# Work request
Go through the entries below and print, exactly, the lines starting at the one with "Zusammen mit dem" and ending at the one with "le port de l'île", keeping both ends and no others.

# Records from a data source
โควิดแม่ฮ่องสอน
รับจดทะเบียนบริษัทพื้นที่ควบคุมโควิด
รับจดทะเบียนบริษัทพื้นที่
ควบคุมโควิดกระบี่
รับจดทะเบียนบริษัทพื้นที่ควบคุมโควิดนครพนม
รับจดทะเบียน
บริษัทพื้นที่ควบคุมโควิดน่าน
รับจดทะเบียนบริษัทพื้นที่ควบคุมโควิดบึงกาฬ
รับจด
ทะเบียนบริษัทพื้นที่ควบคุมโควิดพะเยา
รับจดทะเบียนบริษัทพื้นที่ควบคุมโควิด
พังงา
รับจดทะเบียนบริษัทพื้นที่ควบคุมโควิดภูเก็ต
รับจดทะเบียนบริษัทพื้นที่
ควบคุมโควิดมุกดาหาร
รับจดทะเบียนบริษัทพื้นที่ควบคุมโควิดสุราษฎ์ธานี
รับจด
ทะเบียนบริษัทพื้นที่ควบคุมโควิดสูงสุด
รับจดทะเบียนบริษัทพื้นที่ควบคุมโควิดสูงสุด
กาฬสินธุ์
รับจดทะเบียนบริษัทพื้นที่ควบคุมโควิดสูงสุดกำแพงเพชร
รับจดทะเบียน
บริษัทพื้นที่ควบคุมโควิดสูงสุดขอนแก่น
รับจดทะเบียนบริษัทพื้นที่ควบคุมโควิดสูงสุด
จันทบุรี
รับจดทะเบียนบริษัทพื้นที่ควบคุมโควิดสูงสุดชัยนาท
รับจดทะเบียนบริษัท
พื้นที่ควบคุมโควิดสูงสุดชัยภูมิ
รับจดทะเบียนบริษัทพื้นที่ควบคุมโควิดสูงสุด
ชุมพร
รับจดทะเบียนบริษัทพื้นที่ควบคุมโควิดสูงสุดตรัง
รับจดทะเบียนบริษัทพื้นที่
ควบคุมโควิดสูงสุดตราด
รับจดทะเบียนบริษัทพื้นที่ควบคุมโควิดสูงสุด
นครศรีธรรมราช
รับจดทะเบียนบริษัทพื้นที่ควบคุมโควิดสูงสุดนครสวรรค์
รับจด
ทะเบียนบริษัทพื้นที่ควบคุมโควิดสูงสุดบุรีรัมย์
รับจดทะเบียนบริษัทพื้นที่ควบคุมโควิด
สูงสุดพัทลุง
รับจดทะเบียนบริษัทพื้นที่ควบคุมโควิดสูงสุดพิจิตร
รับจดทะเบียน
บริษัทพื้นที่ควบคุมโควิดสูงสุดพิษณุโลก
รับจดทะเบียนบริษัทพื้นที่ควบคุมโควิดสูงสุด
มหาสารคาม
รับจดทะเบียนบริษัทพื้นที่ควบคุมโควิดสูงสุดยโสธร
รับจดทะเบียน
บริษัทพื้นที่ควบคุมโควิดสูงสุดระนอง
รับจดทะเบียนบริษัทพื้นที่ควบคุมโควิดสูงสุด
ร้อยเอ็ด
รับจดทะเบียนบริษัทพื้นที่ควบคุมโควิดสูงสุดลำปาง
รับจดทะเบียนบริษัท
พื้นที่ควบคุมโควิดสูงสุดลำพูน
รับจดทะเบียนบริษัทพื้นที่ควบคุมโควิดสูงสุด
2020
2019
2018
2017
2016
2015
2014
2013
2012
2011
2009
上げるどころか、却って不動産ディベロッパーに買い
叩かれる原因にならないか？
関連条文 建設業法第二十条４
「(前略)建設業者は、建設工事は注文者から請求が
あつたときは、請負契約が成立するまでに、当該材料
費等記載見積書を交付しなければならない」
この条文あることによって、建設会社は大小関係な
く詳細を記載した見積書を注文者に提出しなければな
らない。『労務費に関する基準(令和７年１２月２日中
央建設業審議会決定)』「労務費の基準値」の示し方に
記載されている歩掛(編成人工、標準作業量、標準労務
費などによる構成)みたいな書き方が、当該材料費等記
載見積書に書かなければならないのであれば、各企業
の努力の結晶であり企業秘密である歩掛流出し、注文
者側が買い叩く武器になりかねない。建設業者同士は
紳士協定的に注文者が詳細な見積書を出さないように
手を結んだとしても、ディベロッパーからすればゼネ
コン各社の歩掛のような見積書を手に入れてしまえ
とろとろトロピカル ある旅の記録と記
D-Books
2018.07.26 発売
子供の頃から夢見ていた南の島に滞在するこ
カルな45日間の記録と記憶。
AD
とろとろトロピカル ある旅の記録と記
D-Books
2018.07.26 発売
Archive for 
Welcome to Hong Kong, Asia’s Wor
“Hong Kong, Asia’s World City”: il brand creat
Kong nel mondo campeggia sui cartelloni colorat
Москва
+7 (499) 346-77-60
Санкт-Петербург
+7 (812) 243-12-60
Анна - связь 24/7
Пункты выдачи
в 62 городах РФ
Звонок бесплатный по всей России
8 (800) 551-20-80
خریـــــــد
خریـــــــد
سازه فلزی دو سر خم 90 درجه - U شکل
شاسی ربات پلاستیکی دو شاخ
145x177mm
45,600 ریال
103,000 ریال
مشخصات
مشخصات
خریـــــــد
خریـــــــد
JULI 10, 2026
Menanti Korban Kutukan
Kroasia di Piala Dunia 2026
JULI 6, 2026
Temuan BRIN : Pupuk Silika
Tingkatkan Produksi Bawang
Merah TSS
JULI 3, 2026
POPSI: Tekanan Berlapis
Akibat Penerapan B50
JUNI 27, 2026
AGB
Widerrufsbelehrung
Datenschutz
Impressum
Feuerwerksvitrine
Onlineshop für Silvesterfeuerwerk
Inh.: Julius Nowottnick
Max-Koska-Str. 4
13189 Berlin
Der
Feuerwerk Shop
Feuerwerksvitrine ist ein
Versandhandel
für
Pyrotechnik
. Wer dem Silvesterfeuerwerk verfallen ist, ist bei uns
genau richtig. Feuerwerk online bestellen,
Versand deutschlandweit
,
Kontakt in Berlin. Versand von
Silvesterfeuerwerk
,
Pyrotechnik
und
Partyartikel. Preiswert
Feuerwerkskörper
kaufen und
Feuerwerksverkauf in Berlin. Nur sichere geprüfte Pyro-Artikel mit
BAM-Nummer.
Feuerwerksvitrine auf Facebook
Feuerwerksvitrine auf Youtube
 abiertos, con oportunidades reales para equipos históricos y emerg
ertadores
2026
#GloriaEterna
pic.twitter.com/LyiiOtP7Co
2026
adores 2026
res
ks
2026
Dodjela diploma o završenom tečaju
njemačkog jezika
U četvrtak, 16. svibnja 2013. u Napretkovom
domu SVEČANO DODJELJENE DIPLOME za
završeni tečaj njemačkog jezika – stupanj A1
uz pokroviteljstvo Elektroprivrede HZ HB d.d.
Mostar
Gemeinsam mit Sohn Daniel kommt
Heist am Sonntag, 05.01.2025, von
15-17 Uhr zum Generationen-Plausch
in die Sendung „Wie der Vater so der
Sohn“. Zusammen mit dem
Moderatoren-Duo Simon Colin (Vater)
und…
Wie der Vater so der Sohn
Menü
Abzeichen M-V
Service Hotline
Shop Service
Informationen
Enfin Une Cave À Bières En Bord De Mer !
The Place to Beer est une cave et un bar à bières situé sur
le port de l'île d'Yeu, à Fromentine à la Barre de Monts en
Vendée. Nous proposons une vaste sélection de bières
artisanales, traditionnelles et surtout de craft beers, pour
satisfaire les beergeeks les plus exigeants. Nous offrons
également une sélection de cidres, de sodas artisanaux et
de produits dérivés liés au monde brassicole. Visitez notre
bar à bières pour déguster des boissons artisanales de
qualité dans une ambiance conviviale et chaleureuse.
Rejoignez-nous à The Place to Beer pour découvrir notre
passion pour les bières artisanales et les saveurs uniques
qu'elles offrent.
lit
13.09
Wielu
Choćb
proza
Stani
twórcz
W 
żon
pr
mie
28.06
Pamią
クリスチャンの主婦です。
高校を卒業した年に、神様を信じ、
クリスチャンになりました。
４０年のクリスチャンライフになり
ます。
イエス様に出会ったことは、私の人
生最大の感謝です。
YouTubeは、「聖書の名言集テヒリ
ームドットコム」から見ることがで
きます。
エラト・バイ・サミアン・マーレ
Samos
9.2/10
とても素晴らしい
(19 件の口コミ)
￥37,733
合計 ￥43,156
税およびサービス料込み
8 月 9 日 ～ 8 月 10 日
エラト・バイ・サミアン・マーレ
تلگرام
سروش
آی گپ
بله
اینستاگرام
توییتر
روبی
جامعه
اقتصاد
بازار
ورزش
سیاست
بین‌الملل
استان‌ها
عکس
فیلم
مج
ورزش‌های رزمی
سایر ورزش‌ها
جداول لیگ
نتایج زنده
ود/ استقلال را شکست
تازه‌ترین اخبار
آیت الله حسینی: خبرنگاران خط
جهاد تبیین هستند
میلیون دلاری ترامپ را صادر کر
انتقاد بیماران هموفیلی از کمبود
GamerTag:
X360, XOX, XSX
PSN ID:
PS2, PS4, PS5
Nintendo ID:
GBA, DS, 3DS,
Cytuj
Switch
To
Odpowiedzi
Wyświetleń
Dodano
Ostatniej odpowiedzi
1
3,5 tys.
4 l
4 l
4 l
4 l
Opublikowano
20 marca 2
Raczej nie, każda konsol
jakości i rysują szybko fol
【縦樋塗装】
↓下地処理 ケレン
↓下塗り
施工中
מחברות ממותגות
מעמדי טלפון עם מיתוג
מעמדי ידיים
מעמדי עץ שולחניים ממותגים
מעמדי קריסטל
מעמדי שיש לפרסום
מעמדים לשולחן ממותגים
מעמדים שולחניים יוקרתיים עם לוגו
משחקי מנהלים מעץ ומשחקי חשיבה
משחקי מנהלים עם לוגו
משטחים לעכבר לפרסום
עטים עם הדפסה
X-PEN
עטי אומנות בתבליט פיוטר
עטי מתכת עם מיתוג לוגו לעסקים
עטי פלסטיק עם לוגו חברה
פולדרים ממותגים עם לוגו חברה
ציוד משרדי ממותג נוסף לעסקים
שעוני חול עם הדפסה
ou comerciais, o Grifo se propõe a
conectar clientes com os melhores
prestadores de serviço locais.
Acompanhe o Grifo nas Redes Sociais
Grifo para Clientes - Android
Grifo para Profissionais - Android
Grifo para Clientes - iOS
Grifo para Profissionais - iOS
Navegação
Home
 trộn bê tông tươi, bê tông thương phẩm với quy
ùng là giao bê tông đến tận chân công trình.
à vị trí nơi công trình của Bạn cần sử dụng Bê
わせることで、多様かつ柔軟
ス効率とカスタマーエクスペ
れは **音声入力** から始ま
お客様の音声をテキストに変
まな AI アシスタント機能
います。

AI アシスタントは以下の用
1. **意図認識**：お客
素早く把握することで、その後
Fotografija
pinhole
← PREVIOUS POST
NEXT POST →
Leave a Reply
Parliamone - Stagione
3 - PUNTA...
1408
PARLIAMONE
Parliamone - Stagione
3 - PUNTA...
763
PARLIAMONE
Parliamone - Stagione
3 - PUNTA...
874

# Result of the exercise
Sohn“. Zusammen mit dem
Moderatoren-Duo Simon Colin (Vater)
und…
Wie der Vater so der Sohn
Menü
Abzeichen M-V
Service Hotline
Shop Service
Informationen
Enfin Une Cave À Bières En Bord De Mer !
The Place to Beer est une cave et un bar à bières situé sur
le port de l'île d'Yeu, à Fromentine à la Barre de Monts en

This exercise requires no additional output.